ReferIt3D: Neural Listeners for Fine-Grained 3D Object Identification in Real-World Scenes [ECCV 2020 (Oral)]
Created by: Panos Achlioptas, Ahmed Abdelreheem, Fei Xia, Mohamed Elhoseiny, Leonidas Guibas
This work is based on our ECCV-2020 paper. There, we proposed the novel task of identifying a 3D object in a real-world scene given discriminative language, created two relevant datasets (Nr3D and Sr3D) and proposed a 3D neural listener (ReferIt3DNet) for solving this task. The bulk of the provided code serves the training & evaluation of ReferIt3DNet in our data.
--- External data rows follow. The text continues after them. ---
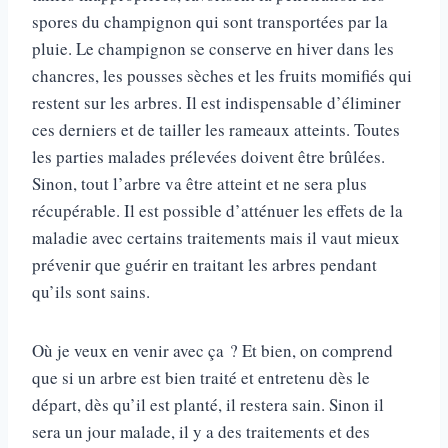
spores du champignon qui sont transportées par la
pluie. Le champignon se conserve en hiver dans les
chancres, les pousses sèches et les fruits momifiés qui
restent sur les arbres. Il est indispensable d’éliminer
ces derniers et de tailler les rameaux atteints. Toutes
les parties malades prélevées doivent être brûlées.
Sinon, tout l’arbre va être atteint et ne sera plus
récupérable. Il est possible d’atténuer les effets de la
maladie avec certains traitements mais il vaut mieux
prévenir que guérir en traitant les arbres pendant
qu’ils sont sains.
Où je veux en venir avec ça ? Et bien, on comprend
que si un arbre est bien traité et entretenu dès le
départ, dès qu’il est planté, il restera sain. Sinon il
sera un jour malade, il y a des traitements et des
For more information please visit our project's webpage.
- Python 3.x with numpy, pandas, matplotlib (and a few more common packages - please see setup.py)
- Pytorch 1.x
Our code is tested with Python 3.6.9, Pytorch 1.4 and CUDA 10.0, on Ubuntu 14.04.
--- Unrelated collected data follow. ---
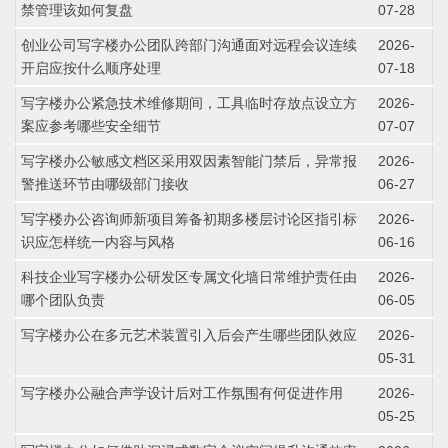
禁管理该如何复盘
07-28
创业公司写字楼办公团队跨部门沟通面对远程会议连续
2026-
开启应按什么顺序处理
07-18
写字楼办公紧急技术维修期间，工具临时存放点设立方
2026-
案应参考哪些安全细节
07-07
写字楼办公敏感文档区采用双因素智能门禁后，异常报
2026-
警推送环节由哪级部门接收
06-27
写字楼办公咨询师新项目筹备初期多楼层讨论区指引标
2026-
识应怎样统一内容与风格
06-16
科技企业写字楼办公研发区专属文化墙日常维护责任由
2026-
哪个团队负责
06-05
写字楼办公在多元艺术装置引入后会产生哪些团队效应
2026-
05-31
写字楼办公融合声学设计后对工作氛围有何促进作用
2026-
05-25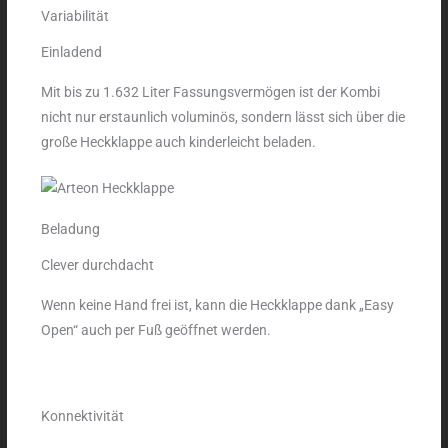
Variabilität
Einladend
Mit bis zu 1.632 Liter Fassungsvermögen ist der Kombi
nicht nur erstaunlich voluminös, sondern lässt sich über die
große Heckklappe auch kinderleicht beladen.
Beladung
Clever durchdacht
Wenn keine Hand frei ist, kann die Heckklappe dank „Easy
Open“ auch per Fuß geöffnet werden.
Konnektivität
- (recommended) you are advised to create a new anaconda environment, please use the following commands to create a new one.
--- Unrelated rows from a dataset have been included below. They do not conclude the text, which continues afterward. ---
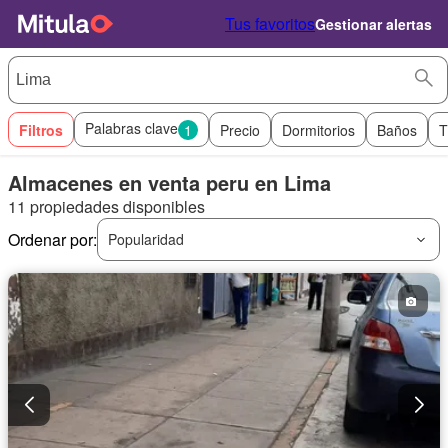
Tus favoritos
Gestionar alertas
Palabras clave
Filtros
1
Precio
Dormitorios
Baños
T
Almacenes en venta peru en Lima
11 propiedades disponibles
Ordenar por:
Popularidad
conda create -n referit3d_env python=3.6.9 cudatoolkit=10.0
conda activate referit3d_env
conda install pytorch torchvision -c pytorch
- Install the referit3d python package using
cd referit3d
pip install -e .
- To use a PointNet++ visual-encoder you need to compile its CUDA layers for PointNet++:
Note: To do this compilation also need: gcc5.4 or later.
cd external_tools/pointnet2
python setup.py install
First you must download the train/val scans of ScanNet if you do not have them locally. To do so, please refer to the ScanNet Dataset for more details.
- Nr3D you can dowloaded Nr3D here (10.7MB)
- Sr3D / Sr3D+ you can dowloaded Sr3D/Sr3D+ here (19MB / 20MB)
Since Sr3d is a synthetic dataset, you can change the hyper-parameters to create a version customized to your needs. please see referit3d/data_generation/sr3d/
- To train on either Nr3d or Sr3d dataset, use the following commands
cd referit3d/scripts/
python train_referit3d.py -scannet-file the_processed_scannet_file -referit3D-file dataset_file.csv --log-dir dir_to_log --n-workers 4
feel free to change the number of workers to match your #CPUs and RAM size.
- To train nr3d in joint with sr3d, add the following argument
--augment-with-sr3d sr3d_dataset_file.csv
- To evaluate on either Nr3d or Sr3d dataset, use the following commands
cd referit3d/scripts/
python train_referit3d.py --mode evaluate -scannet-file the_processed_scannet_file -referit3D-file dataset_file.csv --resume-path the_path_to_the_best_model.pth --n-workers 4 --batch-size 64
- To evaluate on joint trained model, add the following argument to the above command
--augment-with-sr3d sr3d_dataset_file.csv
you can download a pretrained ReferIt3DNet models on Nr3D and Sr3D here. please extract the zip file and then copy the extracted folder to referit3d/log folder. you can run the following the command to evaluate:
cd referit3d/scripts
python train_referit3d.py --mode evaluate -scannet-file path_to_keep_all_points_00_view_with_global_scan_alignment.pkl -referit3D-file path_to_corresponding_csv.csv --resume-path checkpoints/best_model.pth
We wish to aggregate and highlight results from different approaches tackling the problem of fine-grained 3D object identification via language. If you use either of our datasets with a new method, please let us know! so we can add your method and attained results in our benchmark-aggregating page.
@article{achlioptas2020referit_3d,
title={ReferIt3D: Neural Listeners for Fine-Grained 3D Object Identification in Real-World Scenes},
author={Achlioptas, Panos and Abdelreheem, Ahmed and Xia, Fei and Elhoseiny, Mohamed and Guibas, Leonidas},
journal={16th European Conference on Computer Vision (ECCV)},
year={2020}
}
The code is licensed under MIT license (see LICENSE.md for details).